━━ Document text
17. Paras 73(1) of the Import Trade Control Policy Hand Book of Rules and Procedure, 1969 reads as under:
'Import applications on consumption basis - The existing units engaged in the priority industries should make their import applications for raw materials and components, end - product - wise (including related end - products) by way of claiming replenishment of imported raw materials and components consumed by the unit within a given period in accordance with the relevant import policy.'
Para 16 of the Import Trade Control Policy for the year 1969 70 reads as under:
'In the case of 59 priority industries listed in Appendix 1, the need - based policy for import of raw materials, components and spares will continue during the period April, 1969 - March 1970. The procedure for the grant of import licences to units engaged in these industries will be as indicated below.'
Again Para 25 of the said Import Trade Control Policy reads as under:
'The existing units engaged in the priority industries should make their import applications for raw materials and components, end - products - wise (including related end - products) by way of claiming replenishment of imported raw materials and components consumed by the unit within a given period as indicated below.'
'Automobile ancillaries' is mentioned as Item 43 in the List of Priority Industries laid down in Appendix 1 to the Import Trade Control Policy for the year 1969 - 70.
18. Under Appendix 41, as per para 93 of the import licensing policy for iron and steel items and ferrous allows for the licensing period April 1969 - March 1970, Schedules A to D have been annexed for various items of steel and ferrious alloys. Item 11 in Schedule C pertains to `stainless steel, including hear resisting type.' The import licence regarding Item 11 under the sub - head (a) 'Sheets, Plates and Strips' will be issued in favour of industries maintained under four heads. Under (i) (ii) and (iv), there is not express mention with regard to automobile ancillaries. However, under 11(a)(iii), it is mentioned that,
'Import of 50 per cent of requirements of all industries, other than those mentioned above, except.
━━━━
━━ Data provided
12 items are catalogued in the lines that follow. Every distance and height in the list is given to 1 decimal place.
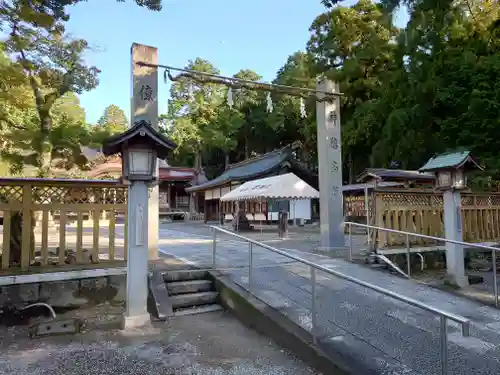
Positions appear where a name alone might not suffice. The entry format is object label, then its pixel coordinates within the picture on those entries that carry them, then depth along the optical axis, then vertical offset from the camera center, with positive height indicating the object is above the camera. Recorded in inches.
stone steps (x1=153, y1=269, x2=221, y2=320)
━━━━
The task
Write out the part of the import trade control excerpt from "18. Under Appendix" up to and including "mentioned above, except.", word for word.

Expected answer
18. Under Appendix 41, as per para 93 of the import licensing policy for iron and steel items and ferrous allows for the licensing period April 1969 - March 1970, Schedules A to D have been annexed for various items of steel and ferrious alloys. Item 11 in Schedule C pertains to `stainless steel, including hear resisting type.' The import licence regarding Item 11 under the sub - head (a) 'Sheets, Plates and Strips' will be issued in favour of industries maintained under four heads. Under (i) (ii) and (iv), there is not express mention with regard to automobile ancillaries. However, under 11(a)(iii), it is mentioned that,
'Import of 50 per cent of requirements of all industries, other than those mentioned above, except.